Background Thioredoxin-1 (Trx) is an important antioxidant and antiapoptotic small molecule and its activity can be altered by modification on different amino acid sites. After myocardial ischemia/reperfusion (MI/R), the increase of oxidative stress stimulates nitrative inactivation of Trx. In turn, nitrated Trx intensifies MI/R injury by mediating postischemic myocardial apoptosis. However, the precise mechanism of how nitrated Trx fails to exert a cardioprotective effect is to be determined.
Methods and results In this study, we examined if Y49 is the nitrative modification site and whether the single mutation of Trx at site Y49 (Trx Y49F) can resist nitrative inactivation and strengthen the inhibition of ASK-1 mediated apoptosis. In contrast to Trx, in vitro exposure of Trx Y49F to SIN-1 (a protein nitration reagent) did not result in protein nitration. The interactions of Trx/Trx Y49F and ASK-1 were studied by cotransfection of Trx/Trx Y49F and ASK-1 plasmids into HEK293A cells. By treating cells with H2O2 of adequate concentration, Trx-ASK-1 complex formation was reduced and activity of ASK-1 and p38 mitogen-activated protein kinase (MAPK) increased. In contrast, mutation Y49 prevented Trx nitration, increased Trx activity, restored Trx-ASK-1 interaction, reduced ASK-1 and P38 MAPK activity, and attenuated caspase 3 activation (p<0.01) under the same treatment of H2O2. Further animal experiments confirmed that compared with Trx, Trx Y49F is more effective on protecting MI/R injury by enhancing Trx-ASK-1 interaction, inhibiting p38 MAPK signalling pathway, and subsequent decreasing postischemic cardiomyocyte apoptosis (p<0.05).
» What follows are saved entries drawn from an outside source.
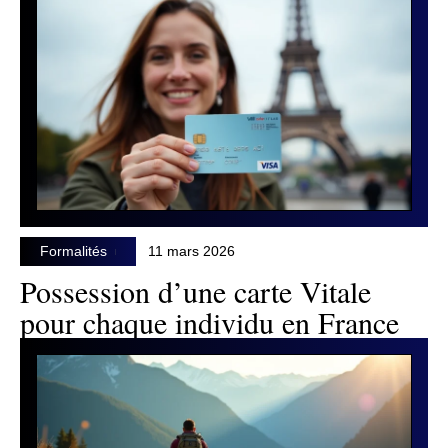
Formalités
11 mars 2026
Possession d’une carte Vitale
pour chaque individu en France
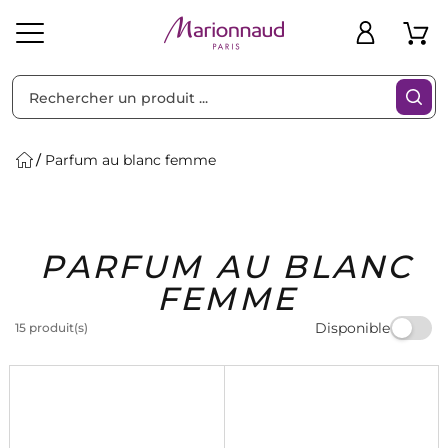
Trier par
Filtres
Parfum au blanc femme
Idées
Bons
PARFUM AU BLANC
heveux
Solaire
Homme
Marques
Cadeaux
Plans
FEMME
Disponible
15 produit(s)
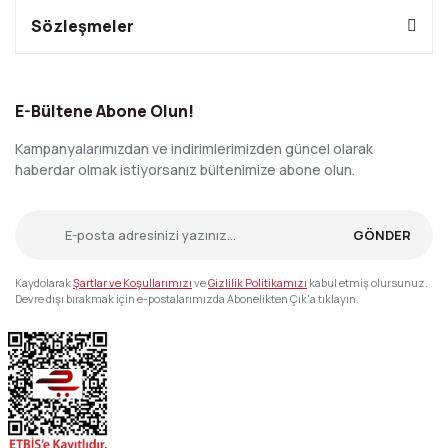
Sözleşmeler
E-Bültene Abone Olun!
Kampanyalarımızdan ve indirimlerimizden güncel olarak
haberdar olmak istiyorsanız bültenimize abone olun.
GÖNDER
Kaydolarak
Şartlar ve Koşullarımızı
ve
Gizlilik Politikamızı
kabul etmiş olursunuz.
Devre dışı bırakmak için e-postalarımızda Abonelikten Çık'a tıklayın.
Conclusions Our results demonstrated that the increase of oxidative stress will result in nitration of Trx at site Y49. Nitrative inactivation of Trx can be prevented by Y49F mutation, which strengthens the inhibition of ASK-1 mediated pathological apoptosis. This finding may lead to a novel therapeutic method to attenuate MI/R injury in patients.